Rosilene Aparecida Venâncio José, hoje com 44 anos, é moradora de Vaz Lobo, no Rio de Janeiro, e é paciente da Renal de Vida Vaz Lobo. Ela se tornou renal crônica aos 31 anos, por possuir Glomerulonefrite, que tem como uma das principais consequências o comprometimento da função renal. Sua gravidez foi inesperada e veio quando já era mãe de dois filhos, um com 22 e outro com 16 anos e aos 38 anos de idade, quase oito 8 anos após iniciar a terapia de diálise. “Foi uma surpresa para todos, também por conta da minha idade, era uma gravidez de alto risco, mas recebi todo o apoio na clínica e no hospital especializado em gestante de alto risco. O maior desafio para mim foi passar a dialisar seis vezes por semana, antes eram três. Mas deu tudo certo, meu Rafael nasceu com nove meses, de parto normal, e sem intercorrências. A minha pressão ficou boa durante toda a gravidez”, relata.

Flávia passou bem na gestação, mas teve parto prematuro

Flávia Dos Santos de Jesus, 36 anos, moradora da Praça Seca, também no Rio, é paciente do Centro de Nefrologia e Diálise Taquara. Aos 26 anos, descobriu-se paciente renal, porém não havia uma causa definida. Quando foi feito o diagnóstico a doença já estava avançada e seus rins já se encontravam atrofiados. Por achar que não engravidaria com facilidade, deixou de tomar pílula anticoncepcional e a gravidez veio aos 29 anos. A gestação durou 34 semanas, mas foi bem tranquila, com a pressão normal. “Já faço hemodiálise há dez anos e na gravidez minhas taxas ficaram muito boas. Foram as melhores até hoje. Planejamos fazer um parto cesáreo, por causa da pressão e do problema renal, mas quando a bolsa estourou antes da hora, tive normal. Graças a Deus deu tudo certo, a pressão ficou em 12×8 e nasceu a Maria Alice, hoje com seis anos. Não fosse pelo problema que fiquei nos ossos por conta do problema renal, ou seja, se eu tivesse uma estrutura óssea melhor, tentaria outro filho. Hoje tenho hiperparatireoidismo, não posso mais”. Quando há excesso do hormônio paratormônio, responsável pelo equilíbrio do cálcio, vitamina D e fósforo presente no sangue, esse problema pode surgir nos pacientes renais.

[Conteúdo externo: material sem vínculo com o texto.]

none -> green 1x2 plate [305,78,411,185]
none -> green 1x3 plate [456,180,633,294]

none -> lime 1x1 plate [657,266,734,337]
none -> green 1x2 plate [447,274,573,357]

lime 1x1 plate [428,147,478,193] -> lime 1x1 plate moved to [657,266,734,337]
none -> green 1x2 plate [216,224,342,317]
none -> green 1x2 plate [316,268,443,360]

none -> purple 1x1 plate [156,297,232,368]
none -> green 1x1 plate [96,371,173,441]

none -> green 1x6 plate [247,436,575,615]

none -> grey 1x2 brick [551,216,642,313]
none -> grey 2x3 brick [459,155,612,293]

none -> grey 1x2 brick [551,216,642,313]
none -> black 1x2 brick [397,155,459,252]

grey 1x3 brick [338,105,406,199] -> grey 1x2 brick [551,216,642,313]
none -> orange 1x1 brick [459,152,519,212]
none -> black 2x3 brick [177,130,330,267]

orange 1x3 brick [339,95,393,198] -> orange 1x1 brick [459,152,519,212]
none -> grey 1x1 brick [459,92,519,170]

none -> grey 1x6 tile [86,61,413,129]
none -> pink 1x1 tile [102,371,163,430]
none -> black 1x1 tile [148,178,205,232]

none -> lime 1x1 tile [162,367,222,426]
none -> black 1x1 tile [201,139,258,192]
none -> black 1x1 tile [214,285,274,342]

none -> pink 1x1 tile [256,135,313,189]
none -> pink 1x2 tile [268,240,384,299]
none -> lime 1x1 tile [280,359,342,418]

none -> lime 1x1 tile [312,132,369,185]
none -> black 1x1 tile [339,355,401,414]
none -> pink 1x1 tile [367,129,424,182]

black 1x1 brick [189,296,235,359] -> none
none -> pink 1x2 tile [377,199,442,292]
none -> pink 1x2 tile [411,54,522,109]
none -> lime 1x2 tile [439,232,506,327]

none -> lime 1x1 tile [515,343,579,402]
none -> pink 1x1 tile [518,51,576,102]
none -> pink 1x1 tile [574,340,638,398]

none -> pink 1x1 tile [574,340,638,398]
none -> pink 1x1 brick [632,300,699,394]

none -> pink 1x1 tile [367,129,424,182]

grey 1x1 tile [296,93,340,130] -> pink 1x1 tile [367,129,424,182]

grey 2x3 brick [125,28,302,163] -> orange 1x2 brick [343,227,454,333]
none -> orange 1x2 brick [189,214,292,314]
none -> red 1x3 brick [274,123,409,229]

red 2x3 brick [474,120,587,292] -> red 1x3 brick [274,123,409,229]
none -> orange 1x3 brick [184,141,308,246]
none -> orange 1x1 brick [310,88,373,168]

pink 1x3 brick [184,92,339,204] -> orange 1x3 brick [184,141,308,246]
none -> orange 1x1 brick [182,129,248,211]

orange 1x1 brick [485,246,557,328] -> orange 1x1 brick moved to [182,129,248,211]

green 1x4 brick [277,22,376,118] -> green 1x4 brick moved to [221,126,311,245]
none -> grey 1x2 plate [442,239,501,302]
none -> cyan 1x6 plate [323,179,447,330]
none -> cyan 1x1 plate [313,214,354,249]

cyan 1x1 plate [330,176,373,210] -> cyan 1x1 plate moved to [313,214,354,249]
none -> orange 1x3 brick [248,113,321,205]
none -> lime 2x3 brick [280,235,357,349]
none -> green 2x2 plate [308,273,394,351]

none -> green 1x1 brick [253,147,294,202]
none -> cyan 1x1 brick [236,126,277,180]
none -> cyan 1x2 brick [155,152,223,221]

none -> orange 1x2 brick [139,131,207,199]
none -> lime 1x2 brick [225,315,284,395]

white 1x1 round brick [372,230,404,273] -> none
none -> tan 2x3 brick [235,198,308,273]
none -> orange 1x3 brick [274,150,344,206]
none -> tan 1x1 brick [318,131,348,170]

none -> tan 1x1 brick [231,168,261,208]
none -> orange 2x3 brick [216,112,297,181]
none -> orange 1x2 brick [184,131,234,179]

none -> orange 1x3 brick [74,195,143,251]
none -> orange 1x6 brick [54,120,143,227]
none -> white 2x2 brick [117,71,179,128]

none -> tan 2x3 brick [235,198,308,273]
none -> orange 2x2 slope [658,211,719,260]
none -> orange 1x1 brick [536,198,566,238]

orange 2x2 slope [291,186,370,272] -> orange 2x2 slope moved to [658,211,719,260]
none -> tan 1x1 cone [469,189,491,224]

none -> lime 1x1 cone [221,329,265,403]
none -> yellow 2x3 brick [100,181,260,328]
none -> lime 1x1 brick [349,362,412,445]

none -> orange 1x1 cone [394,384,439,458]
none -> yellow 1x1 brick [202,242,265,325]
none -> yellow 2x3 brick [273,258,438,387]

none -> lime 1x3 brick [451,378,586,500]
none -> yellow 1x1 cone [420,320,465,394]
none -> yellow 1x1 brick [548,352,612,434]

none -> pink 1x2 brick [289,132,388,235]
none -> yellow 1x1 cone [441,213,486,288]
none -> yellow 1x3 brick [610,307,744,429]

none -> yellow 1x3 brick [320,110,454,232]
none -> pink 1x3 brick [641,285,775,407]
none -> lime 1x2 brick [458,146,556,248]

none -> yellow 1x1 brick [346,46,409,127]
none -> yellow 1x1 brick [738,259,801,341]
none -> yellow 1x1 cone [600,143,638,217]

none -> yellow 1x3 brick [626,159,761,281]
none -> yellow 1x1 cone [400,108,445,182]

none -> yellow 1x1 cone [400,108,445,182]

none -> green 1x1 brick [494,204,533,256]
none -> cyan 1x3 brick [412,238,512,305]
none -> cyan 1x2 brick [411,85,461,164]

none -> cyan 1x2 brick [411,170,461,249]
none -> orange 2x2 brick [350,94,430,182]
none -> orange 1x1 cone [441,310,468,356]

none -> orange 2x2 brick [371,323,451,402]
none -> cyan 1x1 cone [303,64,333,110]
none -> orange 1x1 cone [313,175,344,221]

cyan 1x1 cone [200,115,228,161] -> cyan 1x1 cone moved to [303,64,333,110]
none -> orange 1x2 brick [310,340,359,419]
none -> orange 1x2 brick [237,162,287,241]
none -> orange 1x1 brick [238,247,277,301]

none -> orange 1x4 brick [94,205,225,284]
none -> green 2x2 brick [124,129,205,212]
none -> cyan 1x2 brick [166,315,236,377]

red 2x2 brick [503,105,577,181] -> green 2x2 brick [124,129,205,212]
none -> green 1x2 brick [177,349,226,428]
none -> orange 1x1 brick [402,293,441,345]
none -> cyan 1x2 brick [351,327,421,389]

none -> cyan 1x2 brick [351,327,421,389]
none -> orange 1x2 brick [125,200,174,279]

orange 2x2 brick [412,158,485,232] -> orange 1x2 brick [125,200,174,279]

A decisão de engravidar – Quando uma mulher com doença renal planeja ter um bebê, precisa levar tudo isso em conta. Medicamentos precisarão ser substituídos ou acrescentados e uma dieta saudável e rigorosa deve ser seguida. Se estiver em diálise, as sessões deverão ser incrementadas para seis, ou se possível sete vezes por semana, sempre mantendo as quatro horas de duração. Esta medida é essencial para a saúde do bebê, que precisa se desenvolver em um ambiente sem as toxinas urêmicas que usualmente se acumulam entre as sessões de diálise. Além do nefrologista e do nutricionista, é essencial o acompanhamento conjunto com um ginecologista com experiência em gravidez de alto risco.